Given a graph $G$, a query node $q$, and an integer $k$, community search (CS) seeks a cohesive subgraph (measured by community models such as $k$-core or $k$-truss) from $G$ that contains $q$. It is difficult for ordinary users with less knowledge of graphs' complexity to set an appropriate $k$. Even if we define quite a large $k$, the community size returned by CS is often too large for users to gain much insight about it. Compared against the entire community, key-members in the community appear more valuable than others. To contend with this, we focus on Community Key-members Search problem (CKS). We turn our perspective to the key-members in the community containing $q$ instead of the entire community. To solve CKS problem, we first propose an exact algorithm based on truss decomposition as a baseline. Then, we present four random walk-based optimized algorithms to achieve a trade-off between effectiveness and efficiency, by carefully considering three important cohesiveness features in the design of transition matrix. As a result, we return key-members according to the stationary distribution when random walk converges. We theoretically analyze the rationality of designing the cohesiveness-aware transition matrix for random walk, through Bayesian theory based on Gaussian Mixture Model with Box-Cox Transformation and Copula Function Fitting. Moreover, we propose a lightweight refinement method following an ``expand-replace" manner to further optimize the result with little overhead, and we extend our method for CKS with multiple query nodes. Comprehensive experimental studies on various real-world datasets demonstrate our method's superiority.

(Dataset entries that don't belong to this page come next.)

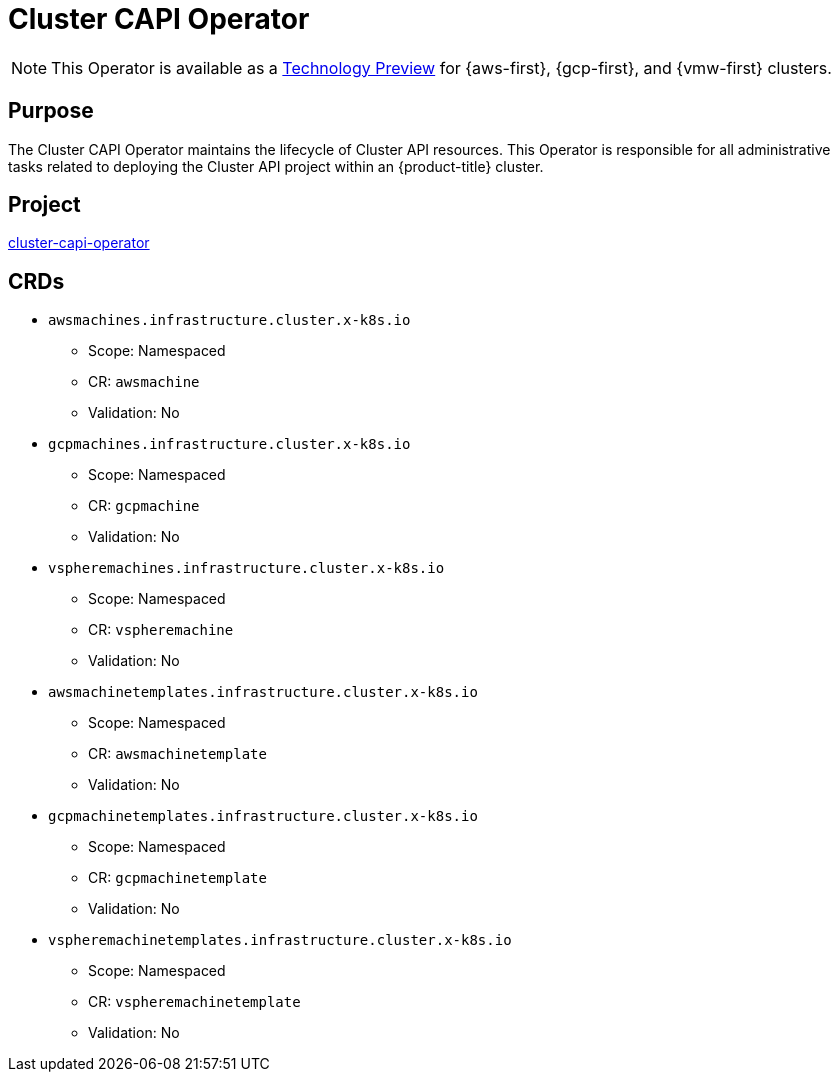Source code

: // Module included in the following assemblies:
//
// * operators/operator-reference.adoc

[id="cluster-capi-operator_{context}"]
= Cluster CAPI Operator

[NOTE]
====
This Operator is available as a link:https://access.redhat.com/support/offerings/techpreview[Technology Preview] for {aws-first}, {gcp-first}, and {vmw-first} clusters.
====

[discrete]
== Purpose

The Cluster CAPI Operator maintains the lifecycle of Cluster API resources. This Operator is responsible for all administrative tasks related to deploying the Cluster API project within an {product-title} cluster.

[discrete]
== Project

link:https://github.com/openshift/cluster-capi-operator[cluster-capi-operator]

[discrete]
== CRDs

* `awsmachines.infrastructure.cluster.x-k8s.io`
** Scope: Namespaced
** CR: `awsmachine`
** Validation: No

*  `gcpmachines.infrastructure.cluster.x-k8s.io`
** Scope: Namespaced
** CR: `gcpmachine`
** Validation: No

*  `vspheremachines.infrastructure.cluster.x-k8s.io`
** Scope: Namespaced
** CR: `vspheremachine`
** Validation: No

* `awsmachinetemplates.infrastructure.cluster.x-k8s.io`
** Scope: Namespaced
** CR: `awsmachinetemplate`
** Validation: No

*  `gcpmachinetemplates.infrastructure.cluster.x-k8s.io`
** Scope: Namespaced
** CR: `gcpmachinetemplate`
** Validation: No

*  `vspheremachinetemplates.infrastructure.cluster.x-k8s.io`
** Scope: Namespaced
** CR: `vspheremachinetemplate`
** Validation: No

翻译：给定图$G$、查询节点$q$和整数$k$，社区搜索(CS)旨在从$G$中寻找包含$q$的紧密子图（以$k$-核或$k$-桁架等社区模型度量）。对于缺乏图结构复杂性的普通用户而言，设置合理的$k$值颇具挑战。即使定义较大的$k$，CS返回的社区规模通常仍过于庞大，用户难以从中获得深入洞察。相较于整个社区，其中的关键成员更具价值。为此，我们聚焦于社区关键成员搜索问题(CKS)，将视角从包含$q$的整个社区转向其关键成员。针对CKS问题，我们首先提出基于桁架分解的精确算法作为基准。随后，通过精心设计转移矩阵中的三个重要内聚性特征，提出四种基于随机游走的优化算法，实现效果与效率的平衡。当随机游走收敛时，依据稳态分布返回关键成员。通过基于Box-Cox变换与Copula函数拟合的高斯混合模型的贝叶斯理论，我们从理论上论证了内聚性感知随机游走转移矩阵设计的合理性。此外，我们提出一种轻量级的"扩展-替换"精炼方法，以极小开销进一步优化结果，并将方法扩展至多查询节点的CKS场景。在多种真实数据集上的综合实验表明，本方法具有显著优越性。